On my visits home, weekday breakfasts are usually salad greens made by my mother or father. It is an excellent and positive start to the day! I feel energized, not sleepy.
Thanksgiving morning, the salad consisted of cabbage, spring mix, luscious Hamakua tomatoes, broccoli, celery, radishes, Maui onions (sad face), Kona oranges, Fuyu persimmons. I don't recall ever trying Kona oranges prior to this. They are very sweet, pale yellow, with a lighter citrus flavor. The persimmons were firm and delicious -- nothing like the ones I get in the Midwest that are either firm and bitter or extremely squishy, sweet, and flat in flavor.
I picked Pietro ume (pickled plum) dressing. While Pietro's sesame miso dressing is my favorite for lettuce salads and marinades, the ume dressing pairs perfectly with cabbage salads contributing nutty, tart, sour, salty and peppery flavors.
On Friday, the day after Thanksgiving, we ate leftover Chinese chicken salad from our Thanksgiving luncheon the day before, as well as locally grown tomatoes, celery, radishes, red peppers, and slices of juicy Japanese pears from Tottori. No, not those forest creatures [Totoro] nor the flushing toilets with bidets from Japan [Toto].

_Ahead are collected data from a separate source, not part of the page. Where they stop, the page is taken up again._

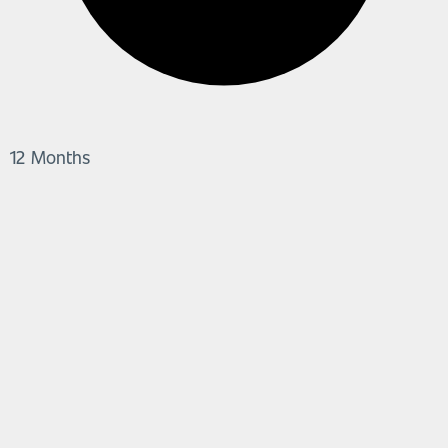
12 Months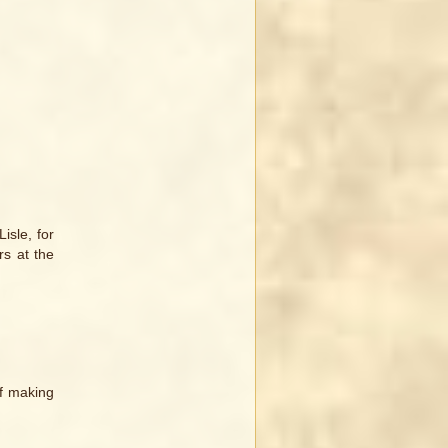
isle, for
rs at the
of making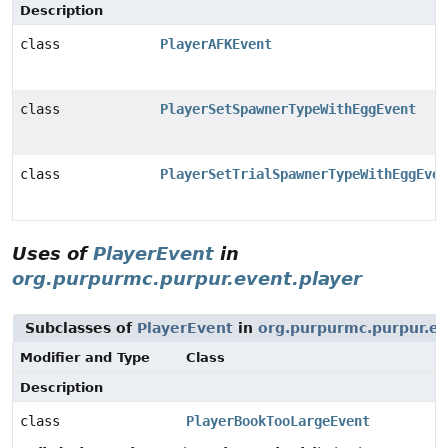
Description
class
PlayerAFKEvent
class
PlayerSetSpawnerTypeWithEggEvent
class
PlayerSetTrialSpawnerTypeWithEggEven
Uses of
PlayerEvent
in
org.purpurmc.purpur.event.player
Subclasses of
PlayerEvent
in
org.purpurmc.purpur.ev
Modifier and Type
Class
Description
class
PlayerBookTooLargeEvent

On Sunday, my father made fried rice with leftover multigrain rice, Spam, Portuguese sausage, peas, garlic, onions, Hamakua eggs, red bell peppers, furikake, beni shoga (red pickled ginger) with slices of Tottori pears. As much as I dislike onions, this was delicious. The beni shoga was the scene stealer, however. With just a pinch, it brightened the meaty and slightly salty dish with a pickled bite.
My father and I went to Marukai, a store that specializes in Japanese groceries and sundries, on Saturday. It had been years since I ate fresh chichidango and manju. As soon as my eyes caught sight of these treats sitting on a table, my grubby fingers clawed them into our basket post-haste.
The flavor of chichidango is difficult to describe to anyone who hasn't had mochi. Describing them as "rice cakes," one conjures the puffed rice patty that tastes like Styrofoam. These "cakes" are sweetened, but not very sweet, with a smooth texture and discrete bite (not chewy or stringy). I noticed flavored varieties like coconut and fruit, but I prefer these as-is.
The purple color of the sweet potato manju likely comes from using Okinawan sweet potatoes that are naturally purple. The intense color may have been augmented. When eaten fresh, as these were, the flaky crust is heavenly.
It has only been a week since I returned from Hawaii. As I continue to process my pictures, reliving each moment, it feels like several months have already passed. It probably doesn't help that I traveled from temperatures in the low 70s with frequent trade winds, spending time with my warm and enthusiastic family, to mid to low 30s with bone chilling wind gusts dropping the temperatures to the 20s, everyone bundled up, rushing around with their nose to the ground.